Problem to solve — Please go line by line and repeat the data below exactly, with no images.

[Data listing Boundary: Start]

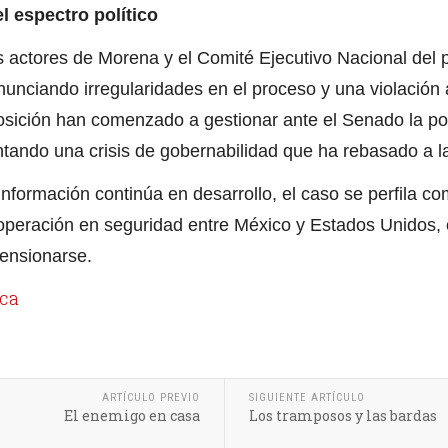
l espectro político
 actores de Morena y el Comité Ejecutivo Nacional del pa
nciando irregularidades en el proceso y una violación a
osición han comenzado a gestionar ante el Senado la po
tando una crisis de gobernabilidad que ha rebasado a l
nformación continúa en desarrollo, el caso se perfila como
ooperación en seguridad entre México y Estados Unidos, 
ensionarse.
ica
ARTÍCULO PREVIO
SIGUIENTE ARTÍCULO
El enemigo en casa
Los tramposos y las bardas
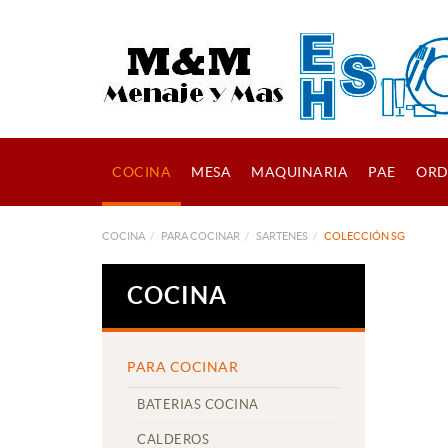
COCINA
MESA
MAQUINARIA
PAE
ORD
COCINA
PARA COCINAR
SARTENES
COLECCIÓN SG
COCINA
PARA COCINAR
BATERIAS COCINA
CALDEROS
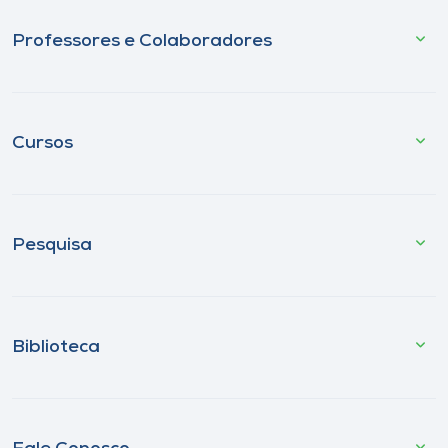
Professores e Colaboradores
Cursos
Pesquisa
Biblioteca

[Data listing Boundary: End]

The answer —
l espectro político
 actores de Morena y el Comité Ejecutivo Nacional del pa
nciando irregularidades en el proceso y una violación a
osición han comenzado a gestionar ante el Senado la po
tando una crisis de gobernabilidad que ha rebasado a l
nformación continúa en desarrollo, el caso se perfila como
ooperación en seguridad entre México y Estados Unidos, 
ensionarse.
ica
ARTÍCULO PREVIO
SIGUIENTE ARTÍCULO
El enemigo en casa
Los tramposos y las bardas
COCINA
MESA
MAQUINARIA
PAE
ORD
COCINA
PARA COCINAR
SARTENES
COLECCIÓN SG
COCINA
PARA COCINAR
BATERIAS COCINA
CALDEROS
Professores e Colaboradores
Cursos
Pesquisa
Biblioteca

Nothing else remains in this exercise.